*Action item*
Duplicate the passage from the architecture history text word for word, starting with "Their most significant" and going on through "inception in 1899.".

*Document extract*
════════════════
Their most significant work was for the Japanese House, on Buckingham Road in Brooklyn. This was just one of many speculative houses built by developer Dean Alvord in this neighborhood. Built in 1903, it was not sold until 1906, to Dr. Frederick S. Kolle. By himself, Petit had been associated with Alvord's development since its inception in 1899.

===Kirby, Petit & Green, 1903-1909===
By the time Kirby joined the firm in 1903, they had embarked on a series of corporate headquarters in New York. First was an office building and printing plant for Doubleday, Page & Company, since demolished, on East 16th Street. This was a simple Colonial Revival building. Next, in late 1904, was the Bush Terminal Building, the central office of the massive Bush Terminal operations. The new building was a small Jacobean Revival design, and was dismissed by critics as "analogous to that of a little over-dressed English lord in a gathering of rough American cow-punchers" The building, at 100 Broad Street, was replaced in 1962 by the building of the New York Clearing House Association. The last of this group, in 1906, was the American Bank Note Building, a flamboyant Beaux-Arts office building. It was described as "plain ... but imposing", with an interior of "exceeding richness". Kirby, Petit & Green also designed the plants for Bush Terminal in Brooklyn, and American Bank Note in The Bronx, respectively.
════════════════
(Dataset entries)
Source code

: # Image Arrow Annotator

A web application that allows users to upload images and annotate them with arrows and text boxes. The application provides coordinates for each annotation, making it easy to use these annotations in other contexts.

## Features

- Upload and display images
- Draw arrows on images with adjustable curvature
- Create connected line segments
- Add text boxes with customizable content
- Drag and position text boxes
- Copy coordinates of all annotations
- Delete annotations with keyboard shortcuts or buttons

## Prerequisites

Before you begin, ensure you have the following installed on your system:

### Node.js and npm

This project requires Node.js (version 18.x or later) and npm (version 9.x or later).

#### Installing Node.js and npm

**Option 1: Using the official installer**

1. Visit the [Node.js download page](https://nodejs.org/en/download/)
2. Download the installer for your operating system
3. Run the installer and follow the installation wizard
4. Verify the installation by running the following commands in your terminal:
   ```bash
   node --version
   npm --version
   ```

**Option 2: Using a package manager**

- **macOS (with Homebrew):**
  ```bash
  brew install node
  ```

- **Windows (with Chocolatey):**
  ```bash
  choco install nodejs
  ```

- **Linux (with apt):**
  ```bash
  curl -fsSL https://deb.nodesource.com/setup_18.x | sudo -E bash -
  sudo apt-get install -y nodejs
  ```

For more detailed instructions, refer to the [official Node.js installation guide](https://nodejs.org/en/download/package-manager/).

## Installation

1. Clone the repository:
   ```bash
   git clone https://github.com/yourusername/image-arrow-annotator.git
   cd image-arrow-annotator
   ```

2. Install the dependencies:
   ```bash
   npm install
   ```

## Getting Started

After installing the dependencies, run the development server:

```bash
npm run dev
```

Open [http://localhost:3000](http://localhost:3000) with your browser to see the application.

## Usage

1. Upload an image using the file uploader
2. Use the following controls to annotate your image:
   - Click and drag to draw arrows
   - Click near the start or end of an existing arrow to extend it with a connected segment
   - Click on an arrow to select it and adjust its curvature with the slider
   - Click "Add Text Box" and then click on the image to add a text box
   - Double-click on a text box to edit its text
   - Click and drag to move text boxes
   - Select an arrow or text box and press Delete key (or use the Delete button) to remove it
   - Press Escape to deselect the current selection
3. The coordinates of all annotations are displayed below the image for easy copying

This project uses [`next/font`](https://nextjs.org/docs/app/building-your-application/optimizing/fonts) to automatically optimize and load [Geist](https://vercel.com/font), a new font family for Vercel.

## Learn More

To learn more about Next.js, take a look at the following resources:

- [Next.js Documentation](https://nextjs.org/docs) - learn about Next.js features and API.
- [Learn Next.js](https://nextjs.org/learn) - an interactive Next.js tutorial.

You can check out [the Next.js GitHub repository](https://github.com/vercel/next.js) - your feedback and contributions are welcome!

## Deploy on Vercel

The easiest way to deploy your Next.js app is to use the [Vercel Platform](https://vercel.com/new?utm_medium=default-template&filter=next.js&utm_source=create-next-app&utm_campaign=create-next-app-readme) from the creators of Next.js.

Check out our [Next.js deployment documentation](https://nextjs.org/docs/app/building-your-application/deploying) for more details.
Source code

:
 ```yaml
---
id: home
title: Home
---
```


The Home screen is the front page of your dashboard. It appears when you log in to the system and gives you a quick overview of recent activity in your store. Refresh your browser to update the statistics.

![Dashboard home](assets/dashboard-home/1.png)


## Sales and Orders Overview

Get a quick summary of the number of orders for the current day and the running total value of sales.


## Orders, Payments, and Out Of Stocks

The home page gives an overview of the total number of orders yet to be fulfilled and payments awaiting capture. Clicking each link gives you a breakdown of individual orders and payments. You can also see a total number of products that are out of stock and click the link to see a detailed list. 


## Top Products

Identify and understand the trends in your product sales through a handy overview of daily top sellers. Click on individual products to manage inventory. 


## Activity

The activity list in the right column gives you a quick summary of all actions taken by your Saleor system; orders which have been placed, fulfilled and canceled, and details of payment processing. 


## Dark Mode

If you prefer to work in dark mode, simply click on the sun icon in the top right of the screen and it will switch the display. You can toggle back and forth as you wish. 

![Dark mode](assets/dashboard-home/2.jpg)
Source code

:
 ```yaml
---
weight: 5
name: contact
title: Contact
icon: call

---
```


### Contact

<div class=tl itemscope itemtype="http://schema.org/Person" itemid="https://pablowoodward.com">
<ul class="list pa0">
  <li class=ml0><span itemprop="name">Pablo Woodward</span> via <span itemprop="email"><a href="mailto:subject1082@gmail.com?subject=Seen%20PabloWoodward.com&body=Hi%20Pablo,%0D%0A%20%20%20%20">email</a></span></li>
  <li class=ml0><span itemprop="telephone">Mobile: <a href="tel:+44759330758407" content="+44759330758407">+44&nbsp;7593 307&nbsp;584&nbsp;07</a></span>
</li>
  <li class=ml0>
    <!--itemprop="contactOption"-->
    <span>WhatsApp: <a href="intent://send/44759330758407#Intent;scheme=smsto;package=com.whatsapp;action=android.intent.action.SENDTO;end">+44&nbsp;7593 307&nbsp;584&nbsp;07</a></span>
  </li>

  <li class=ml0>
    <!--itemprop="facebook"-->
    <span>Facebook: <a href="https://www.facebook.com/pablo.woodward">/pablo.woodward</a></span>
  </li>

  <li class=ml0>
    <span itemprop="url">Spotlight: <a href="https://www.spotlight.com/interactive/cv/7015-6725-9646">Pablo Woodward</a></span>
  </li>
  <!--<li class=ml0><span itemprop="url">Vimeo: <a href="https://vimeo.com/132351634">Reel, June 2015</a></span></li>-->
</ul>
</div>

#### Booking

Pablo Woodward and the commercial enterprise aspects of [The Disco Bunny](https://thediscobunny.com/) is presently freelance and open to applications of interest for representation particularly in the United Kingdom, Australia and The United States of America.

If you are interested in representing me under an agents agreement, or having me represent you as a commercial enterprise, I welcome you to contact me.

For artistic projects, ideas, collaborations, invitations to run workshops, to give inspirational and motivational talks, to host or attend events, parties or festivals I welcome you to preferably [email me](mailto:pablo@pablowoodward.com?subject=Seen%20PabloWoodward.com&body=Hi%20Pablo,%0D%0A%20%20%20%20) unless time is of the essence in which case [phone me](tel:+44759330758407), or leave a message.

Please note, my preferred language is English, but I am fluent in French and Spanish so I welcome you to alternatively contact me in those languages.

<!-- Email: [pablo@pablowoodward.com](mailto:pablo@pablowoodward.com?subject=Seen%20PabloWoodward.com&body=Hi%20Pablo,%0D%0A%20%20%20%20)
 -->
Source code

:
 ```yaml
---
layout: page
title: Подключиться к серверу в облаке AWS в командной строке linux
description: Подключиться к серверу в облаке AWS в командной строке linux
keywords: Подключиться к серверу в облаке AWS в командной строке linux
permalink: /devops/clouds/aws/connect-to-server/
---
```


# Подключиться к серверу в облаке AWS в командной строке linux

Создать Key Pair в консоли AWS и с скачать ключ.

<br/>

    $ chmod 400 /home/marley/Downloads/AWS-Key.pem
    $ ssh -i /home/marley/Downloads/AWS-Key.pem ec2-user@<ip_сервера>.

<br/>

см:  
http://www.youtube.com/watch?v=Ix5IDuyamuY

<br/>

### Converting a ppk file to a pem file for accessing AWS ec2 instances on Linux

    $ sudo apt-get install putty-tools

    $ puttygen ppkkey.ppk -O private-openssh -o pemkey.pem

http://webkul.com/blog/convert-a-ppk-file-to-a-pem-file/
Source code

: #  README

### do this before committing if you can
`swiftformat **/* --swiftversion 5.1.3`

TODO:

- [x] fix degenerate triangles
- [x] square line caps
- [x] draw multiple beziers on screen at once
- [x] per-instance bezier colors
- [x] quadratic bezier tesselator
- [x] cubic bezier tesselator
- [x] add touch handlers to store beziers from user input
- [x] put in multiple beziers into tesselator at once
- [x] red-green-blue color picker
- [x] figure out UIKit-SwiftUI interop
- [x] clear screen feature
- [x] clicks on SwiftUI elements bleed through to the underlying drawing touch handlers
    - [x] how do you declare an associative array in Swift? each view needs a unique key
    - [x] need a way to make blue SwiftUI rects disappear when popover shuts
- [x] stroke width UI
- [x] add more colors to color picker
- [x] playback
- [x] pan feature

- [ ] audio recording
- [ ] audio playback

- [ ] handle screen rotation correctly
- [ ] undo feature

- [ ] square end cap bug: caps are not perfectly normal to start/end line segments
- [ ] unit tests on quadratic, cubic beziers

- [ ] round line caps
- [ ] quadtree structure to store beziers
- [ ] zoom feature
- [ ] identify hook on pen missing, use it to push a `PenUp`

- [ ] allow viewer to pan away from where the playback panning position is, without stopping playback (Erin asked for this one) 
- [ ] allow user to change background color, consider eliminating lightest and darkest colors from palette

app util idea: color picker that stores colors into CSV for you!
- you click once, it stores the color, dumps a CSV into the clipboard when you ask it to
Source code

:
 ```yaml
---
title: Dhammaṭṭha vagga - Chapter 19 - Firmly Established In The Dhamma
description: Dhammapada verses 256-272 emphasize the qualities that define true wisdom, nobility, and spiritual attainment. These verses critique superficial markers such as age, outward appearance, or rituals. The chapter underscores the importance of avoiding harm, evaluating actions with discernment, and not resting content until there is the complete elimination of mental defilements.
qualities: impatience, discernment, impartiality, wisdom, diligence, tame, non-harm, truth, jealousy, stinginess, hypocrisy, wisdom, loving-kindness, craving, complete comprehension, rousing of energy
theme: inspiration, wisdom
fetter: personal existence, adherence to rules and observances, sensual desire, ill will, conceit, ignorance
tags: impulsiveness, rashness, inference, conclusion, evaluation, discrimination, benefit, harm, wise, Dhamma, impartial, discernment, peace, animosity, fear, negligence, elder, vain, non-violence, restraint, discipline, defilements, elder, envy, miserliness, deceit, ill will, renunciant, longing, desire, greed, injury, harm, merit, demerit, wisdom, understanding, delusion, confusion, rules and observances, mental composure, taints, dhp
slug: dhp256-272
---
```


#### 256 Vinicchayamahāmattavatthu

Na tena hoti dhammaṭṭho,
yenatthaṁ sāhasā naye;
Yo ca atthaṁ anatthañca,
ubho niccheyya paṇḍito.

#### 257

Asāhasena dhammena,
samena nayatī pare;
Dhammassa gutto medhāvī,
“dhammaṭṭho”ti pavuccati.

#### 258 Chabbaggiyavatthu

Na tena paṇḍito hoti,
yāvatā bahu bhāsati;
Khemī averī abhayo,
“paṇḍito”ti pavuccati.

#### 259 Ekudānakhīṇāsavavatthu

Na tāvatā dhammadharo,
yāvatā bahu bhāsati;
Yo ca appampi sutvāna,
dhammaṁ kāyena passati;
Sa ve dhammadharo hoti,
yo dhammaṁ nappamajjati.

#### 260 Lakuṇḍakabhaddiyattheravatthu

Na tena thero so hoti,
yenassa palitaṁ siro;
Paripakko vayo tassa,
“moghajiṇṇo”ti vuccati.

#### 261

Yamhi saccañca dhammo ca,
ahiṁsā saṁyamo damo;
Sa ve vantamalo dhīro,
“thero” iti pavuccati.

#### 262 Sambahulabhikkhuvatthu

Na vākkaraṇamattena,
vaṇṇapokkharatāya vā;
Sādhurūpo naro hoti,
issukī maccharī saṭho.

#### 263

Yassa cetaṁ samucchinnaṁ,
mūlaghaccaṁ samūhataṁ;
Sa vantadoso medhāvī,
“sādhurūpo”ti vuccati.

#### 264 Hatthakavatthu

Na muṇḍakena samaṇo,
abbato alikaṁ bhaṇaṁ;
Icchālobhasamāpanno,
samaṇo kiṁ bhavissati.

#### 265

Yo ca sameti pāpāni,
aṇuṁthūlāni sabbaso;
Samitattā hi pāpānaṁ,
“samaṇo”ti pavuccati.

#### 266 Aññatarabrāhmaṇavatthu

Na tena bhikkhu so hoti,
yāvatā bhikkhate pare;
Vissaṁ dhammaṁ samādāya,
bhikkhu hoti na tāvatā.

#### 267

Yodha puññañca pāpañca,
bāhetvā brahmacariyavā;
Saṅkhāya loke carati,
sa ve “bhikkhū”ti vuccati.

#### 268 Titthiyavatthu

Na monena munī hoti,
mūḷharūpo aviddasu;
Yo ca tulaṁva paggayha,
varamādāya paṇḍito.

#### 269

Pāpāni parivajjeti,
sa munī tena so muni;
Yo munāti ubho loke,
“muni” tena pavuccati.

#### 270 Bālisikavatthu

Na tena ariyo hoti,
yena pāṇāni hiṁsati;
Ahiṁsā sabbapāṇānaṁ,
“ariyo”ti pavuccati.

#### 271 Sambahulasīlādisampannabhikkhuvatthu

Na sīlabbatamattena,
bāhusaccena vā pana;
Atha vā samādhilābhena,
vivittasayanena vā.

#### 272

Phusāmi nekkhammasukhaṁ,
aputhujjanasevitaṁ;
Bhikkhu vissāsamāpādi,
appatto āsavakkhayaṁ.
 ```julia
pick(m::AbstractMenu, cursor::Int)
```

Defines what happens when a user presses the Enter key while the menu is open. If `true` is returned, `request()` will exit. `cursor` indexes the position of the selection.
════════════════
*Your solution*
Their most significant work was for the Japanese House, on Buckingham Road in Brooklyn. This was just one of many speculative houses built by developer Dean Alvord in this neighborhood. Built in 1903, it was not sold until 1906, to Dr. Frederick S. Kolle. By himself, Petit had been associated with Alvord's development since its inception in 1899.